● Extract:
Start of Block
The following is a list of points about the FCL that will help you to learn to use the library.

· The many classes, interfaces, structures and enumerated types in the Framework Class Library are collectively referred to as types.

· The various types in the framework are arranged in a hierarchy of namespaces. This solves the problem of name collisions. But in day-to-day use namespace help programmers to find types that solve a certain kind of problem, and they can help programmers to find more than one type that deal with the same problem (such as IO types that live in the System.IO namespace).

· Namespaces themselves live in a hierarchy and are arranged as words separated by the period “.” character. From the CLR’s point of view a type’s name is its fully qualified name including namespaces. Therefore we may write code that uses a Stream class or a Form class, but in IL these types are represented as System.IO.Stream and System.Windows.Forms.Form respectively.

· Languages such as C# allow you to indicate which namespaces a specific source code file will be using. This way in the source code you can refer to the types in their abbreviated form. The first red source code line in Figure 4‑2 is an example of the using statement in C#. I added this line to the code to indicate to the compiler that the sources included types found in the System.Security.Cryptography namespace of the FCL. In this example these types were the CryptoStream, ToBase64Transform and CryptoStreamMode types.

· The System namespace is a good place to look for types that are useful across a wide number of different types of applications.

· All types must have a base class (including types that you define in your). The exception to this rule is the System.Object type which is the base type for all types in the system. (If you create a class that does not explicitly declare a base class then the compiler implicitly defines its base class to be Object).

· The facts in this list plus comfort with the .NET Framework SDK Documentation will really bootstrap your skills with managed code.
End of Block
● Dataset extract:
Start of Block
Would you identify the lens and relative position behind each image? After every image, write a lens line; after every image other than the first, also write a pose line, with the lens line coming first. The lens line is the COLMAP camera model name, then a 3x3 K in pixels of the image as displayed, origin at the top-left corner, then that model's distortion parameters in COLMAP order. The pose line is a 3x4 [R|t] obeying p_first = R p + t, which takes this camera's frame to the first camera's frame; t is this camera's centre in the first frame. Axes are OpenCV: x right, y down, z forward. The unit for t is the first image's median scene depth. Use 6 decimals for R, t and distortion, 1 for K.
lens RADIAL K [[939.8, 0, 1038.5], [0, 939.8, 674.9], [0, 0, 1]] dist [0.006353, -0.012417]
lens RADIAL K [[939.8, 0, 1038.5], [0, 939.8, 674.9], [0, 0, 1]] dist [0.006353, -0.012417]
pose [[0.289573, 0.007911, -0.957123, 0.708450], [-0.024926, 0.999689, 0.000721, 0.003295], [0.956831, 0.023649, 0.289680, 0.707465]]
End of Block
● Work item A: Reproduce the part of the FCL points that begins at the words "The following is" and stops after "the System.IO namespace).", substituting "naming conflicts" for "name collisions".
● Work item B: According to the FCL points, which type is the base type for all types in the system?

● Answer area A:
The following is a list of points about the FCL that will help you to learn to use the library.

· The many classes, interfaces, structures and enumerated types in the Framework Class Library are collectively referred to as types.

· The various types in the framework are arranged in a hierarchy of namespaces. This solves the problem of naming conflicts. But in day-to-day use namespace help programmers to find types that solve a certain kind of problem, and they can help programmers to find more than one type that deal with the same problem (such as IO types that live in the System.IO namespace).

● Answer area B: System.Object